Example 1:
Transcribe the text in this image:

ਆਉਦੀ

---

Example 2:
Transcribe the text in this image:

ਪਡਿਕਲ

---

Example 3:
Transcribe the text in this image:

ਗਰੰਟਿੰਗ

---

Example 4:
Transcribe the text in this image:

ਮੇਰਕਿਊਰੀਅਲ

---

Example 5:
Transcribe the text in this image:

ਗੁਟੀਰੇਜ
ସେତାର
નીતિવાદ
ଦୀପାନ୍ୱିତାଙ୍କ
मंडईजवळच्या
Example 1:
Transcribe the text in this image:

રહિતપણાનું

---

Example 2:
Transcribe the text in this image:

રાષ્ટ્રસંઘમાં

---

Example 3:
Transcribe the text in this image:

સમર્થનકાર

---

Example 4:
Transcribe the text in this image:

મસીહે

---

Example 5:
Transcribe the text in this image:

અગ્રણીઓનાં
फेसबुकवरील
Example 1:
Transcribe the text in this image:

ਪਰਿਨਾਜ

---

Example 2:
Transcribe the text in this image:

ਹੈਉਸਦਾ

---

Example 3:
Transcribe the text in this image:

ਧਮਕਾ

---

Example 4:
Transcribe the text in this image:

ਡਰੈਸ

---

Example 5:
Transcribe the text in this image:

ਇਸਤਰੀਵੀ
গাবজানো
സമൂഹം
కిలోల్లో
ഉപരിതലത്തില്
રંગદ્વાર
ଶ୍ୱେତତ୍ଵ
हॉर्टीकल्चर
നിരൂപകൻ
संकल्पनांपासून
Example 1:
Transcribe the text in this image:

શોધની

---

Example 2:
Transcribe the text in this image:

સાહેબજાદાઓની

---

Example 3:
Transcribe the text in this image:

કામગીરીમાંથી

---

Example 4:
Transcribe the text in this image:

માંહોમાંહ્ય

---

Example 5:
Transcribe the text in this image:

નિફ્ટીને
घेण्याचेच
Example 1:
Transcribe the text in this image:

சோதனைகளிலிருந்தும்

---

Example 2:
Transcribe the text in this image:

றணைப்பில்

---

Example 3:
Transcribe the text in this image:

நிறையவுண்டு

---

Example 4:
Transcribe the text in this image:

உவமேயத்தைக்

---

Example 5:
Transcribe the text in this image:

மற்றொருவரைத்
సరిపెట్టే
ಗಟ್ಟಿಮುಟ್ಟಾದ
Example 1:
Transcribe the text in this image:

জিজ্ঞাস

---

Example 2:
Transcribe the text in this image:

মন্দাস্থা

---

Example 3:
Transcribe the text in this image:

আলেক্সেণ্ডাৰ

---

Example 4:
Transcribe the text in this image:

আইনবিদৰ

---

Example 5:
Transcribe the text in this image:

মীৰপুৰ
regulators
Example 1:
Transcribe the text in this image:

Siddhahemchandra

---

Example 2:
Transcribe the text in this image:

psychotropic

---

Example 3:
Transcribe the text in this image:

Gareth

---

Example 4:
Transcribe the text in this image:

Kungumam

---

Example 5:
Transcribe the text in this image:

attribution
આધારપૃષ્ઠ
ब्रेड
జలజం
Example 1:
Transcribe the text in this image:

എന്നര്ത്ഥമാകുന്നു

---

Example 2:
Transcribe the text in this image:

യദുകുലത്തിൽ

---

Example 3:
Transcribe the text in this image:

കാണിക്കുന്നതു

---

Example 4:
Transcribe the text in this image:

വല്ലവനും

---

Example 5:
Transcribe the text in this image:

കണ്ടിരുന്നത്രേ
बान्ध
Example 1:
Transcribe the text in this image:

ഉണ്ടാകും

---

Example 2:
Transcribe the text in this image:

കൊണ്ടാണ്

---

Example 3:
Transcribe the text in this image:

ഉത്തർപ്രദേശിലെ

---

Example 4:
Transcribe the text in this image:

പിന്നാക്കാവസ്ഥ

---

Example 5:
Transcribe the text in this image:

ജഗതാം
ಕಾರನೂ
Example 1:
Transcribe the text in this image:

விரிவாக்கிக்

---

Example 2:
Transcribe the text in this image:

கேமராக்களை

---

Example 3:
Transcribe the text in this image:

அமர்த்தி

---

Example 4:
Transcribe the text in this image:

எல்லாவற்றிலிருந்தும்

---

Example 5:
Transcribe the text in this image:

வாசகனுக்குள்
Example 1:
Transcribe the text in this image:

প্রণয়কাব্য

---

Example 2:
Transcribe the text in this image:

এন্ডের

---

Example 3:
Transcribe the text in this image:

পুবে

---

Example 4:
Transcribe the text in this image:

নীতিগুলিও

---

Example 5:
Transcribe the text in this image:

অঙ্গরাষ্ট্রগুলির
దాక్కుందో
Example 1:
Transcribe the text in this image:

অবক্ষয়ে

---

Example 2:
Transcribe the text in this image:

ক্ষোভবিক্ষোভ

• [Stated goal] Copy all of the records above word for word, with nothing changed or left out.

• [Response to the task]
Example 1:
Transcribe the text in this image:

ਆਉਦੀ

---

Example 2:
Transcribe the text in this image:

ਪਡਿਕਲ

---

Example 3:
Transcribe the text in this image:

ਗਰੰਟਿੰਗ

---

Example 4:
Transcribe the text in this image:

ਮੇਰਕਿਊਰੀਅਲ

---

Example 5:
Transcribe the text in this image:

ਗੁਟੀਰੇਜ
ସେତାର
નીતિવાદ
ଦୀପାନ୍ୱିତାଙ୍କ
मंडईजवळच्या
Example 1:
Transcribe the text in this image:

રહિતપણાનું

---

Example 2:
Transcribe the text in this image:

રાષ્ટ્રસંઘમાં

---

Example 3:
Transcribe the text in this image:

સમર્થનકાર

---

Example 4:
Transcribe the text in this image:

મસીહે

---

Example 5:
Transcribe the text in this image:

અગ્રણીઓનાં
फेसबुकवरील
Example 1:
Transcribe the text in this image:

ਪਰਿਨਾਜ

---

Example 2:
Transcribe the text in this image:

ਹੈਉਸਦਾ

---

Example 3:
Transcribe the text in this image:

ਧਮਕਾ

---

Example 4:
Transcribe the text in this image:

ਡਰੈਸ

---

Example 5:
Transcribe the text in this image:

ਇਸਤਰੀਵੀ
গাবজানো
സമൂഹം
కిలోల్లో
ഉപരിതലത്തില്
રંગદ્વાર
ଶ୍ୱେତତ୍ଵ
हॉर्टीकल्चर
നിരൂപകൻ
संकल्पनांपासून
Example 1:
Transcribe the text in this image:

શોધની

---

Example 2:
Transcribe the text in this image:

સાહેબજાદાઓની

---

Example 3:
Transcribe the text in this image:

કામગીરીમાંથી

---

Example 4:
Transcribe the text in this image:

માંહોમાંહ્ય

---

Example 5:
Transcribe the text in this image:

નિફ્ટીને
घेण्याचेच
Example 1:
Transcribe the text in this image:

சோதனைகளிலிருந்தும்

---

Example 2:
Transcribe the text in this image:

றணைப்பில்

---

Example 3:
Transcribe the text in this image:

நிறையவுண்டு

---

Example 4:
Transcribe the text in this image:

உவமேயத்தைக்

---

Example 5:
Transcribe the text in this image:

மற்றொருவரைத்
సరిపెట్టే
ಗಟ್ಟಿಮುಟ್ಟಾದ
Example 1:
Transcribe the text in this image:

জিজ্ঞাস

---

Example 2:
Transcribe the text in this image:

মন্দাস্থা

---

Example 3:
Transcribe the text in this image:

আলেক্সেণ্ডাৰ

---

Example 4:
Transcribe the text in this image:

আইনবিদৰ

---

Example 5:
Transcribe the text in this image:

মীৰপুৰ
regulators
Example 1:
Transcribe the text in this image:

Siddhahemchandra

---

Example 2:
Transcribe the text in this image:

psychotropic

---

Example 3:
Transcribe the text in this image:

Gareth

---

Example 4:
Transcribe the text in this image:

Kungumam

---

Example 5:
Transcribe the text in this image:

attribution
આધારપૃષ્ઠ
ब्रेड
జలజం
Example 1:
Transcribe the text in this image:

എന്നര്ത്ഥമാകുന്നു

---

Example 2:
Transcribe the text in this image:

യദുകുലത്തിൽ

---

Example 3:
Transcribe the text in this image:

കാണിക്കുന്നതു

---

Example 4:
Transcribe the text in this image:

വല്ലവനും

---

Example 5:
Transcribe the text in this image:

കണ്ടിരുന്നത്രേ
बान्ध
Example 1:
Transcribe the text in this image:

ഉണ്ടാകും

---

Example 2:
Transcribe the text in this image:

കൊണ്ടാണ്

---

Example 3:
Transcribe the text in this image:

ഉത്തർപ്രദേശിലെ

---

Example 4:
Transcribe the text in this image:

പിന്നാക്കാവസ്ഥ

---

Example 5:
Transcribe the text in this image:

ജഗതാം
ಕಾರನೂ
Example 1:
Transcribe the text in this image:

விரிவாக்கிக்

---

Example 2:
Transcribe the text in this image:

கேமராக்களை

---

Example 3:
Transcribe the text in this image:

அமர்த்தி

---

Example 4:
Transcribe the text in this image:

எல்லாவற்றிலிருந்தும்

---

Example 5:
Transcribe the text in this image:

வாசகனுக்குள்
Example 1:
Transcribe the text in this image:

প্রণয়কাব্য

---

Example 2:
Transcribe the text in this image:

এন্ডের

---

Example 3:
Transcribe the text in this image:

পুবে

---

Example 4:
Transcribe the text in this image:

নীতিগুলিও

---

Example 5:
Transcribe the text in this image:

অঙ্গরাষ্ট্রগুলির
దాక్కుందో
Example 1:
Transcribe the text in this image:

অবক্ষয়ে

---

Example 2:
Transcribe the text in this image:

ক্ষোভবিক্ষোভ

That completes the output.